I see waves rolling into a bay. The wave is like a person’s ‘soul’, while the bay is life since the green suggests that there is life in the bay like algae or seaweed. The breaking of the wave is death, but the dancing waters illustrates the deeds of the men making an impact.

© 2016 K12 Inc. All rights reserved. Page 1 of 2 Copying or distributing without K12’s written consent is prohibited. English | Assignment | Do Not Go Gentle Fourth Stanza (f) How might these people have “sang the sun in flight” and then “grieved” it?

The sun is like the glory of life, and the “flight” is the journey in life. But then they “grieved it,” because the sun rise is followed by a sun set, just as life is always followed by death.

(g) What imagery do you see in this stanza?
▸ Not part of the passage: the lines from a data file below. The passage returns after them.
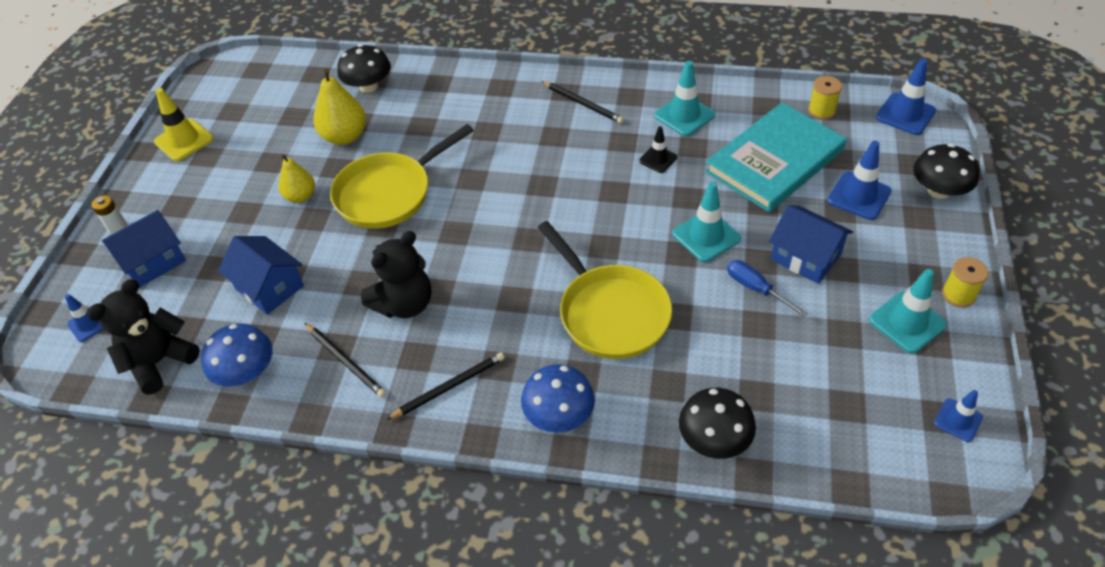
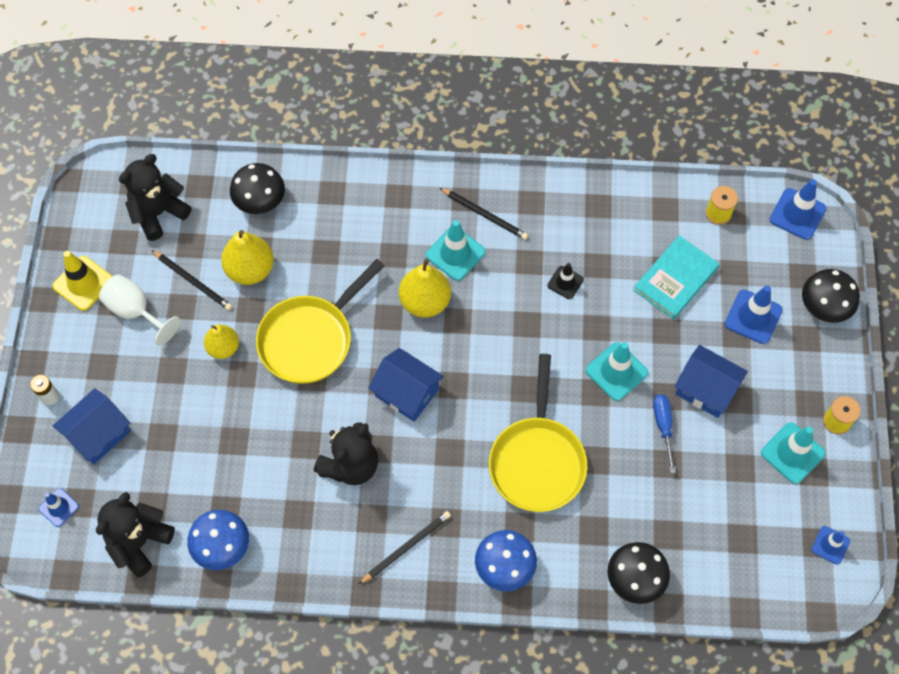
camera: 10 degrees left, 15 degrees up
blue house [218,236,304,315] -> blue house moved to [368,348,444,422]
black pencil [305,323,386,398] -> black pencil moved to [152,250,232,310]
yellow pan [538,221,672,359] -> yellow pan turned 45 degrees clockwise [489,354,588,512]
turquoise traffic cone [654,61,715,136] -> turquoise traffic cone moved to [426,220,485,281]
turquoise book [705,103,847,212] -> turquoise book [633,235,719,320], size x0.66
blue screwdriver [727,260,807,317] -> blue screwdriver turned 45 degrees clockwise [653,394,676,473]
none -> white goblet [99,274,180,346]
none -> black teddy bear [119,154,191,241]
none -> yellow pear [399,258,451,318]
When someone looks like they’re about die, like I seen in movies, a loved one will advise the dying one to, “not go into the light,” the light representing death this time around. Here I just see a man flying into the sun.

Fifth Stanza (h) What images do you see in stanza 5?

I see a man that is on a bed that is dying at that moment but with passion and life into the man’s eyes.

Sixth Stanza (i) Why do all these men not go gently into death?

All these men do not go gently into death because they are “rebelling” against it by grasping on the life they have left instead of just giving into death.

(j) What role do light and darkness play in the poem?

When you think of light, you think of goodness and life. When you think of darkness, you think negative, and death. So here in this stanza, the light plays the role of life, and the darkness plays the role of death.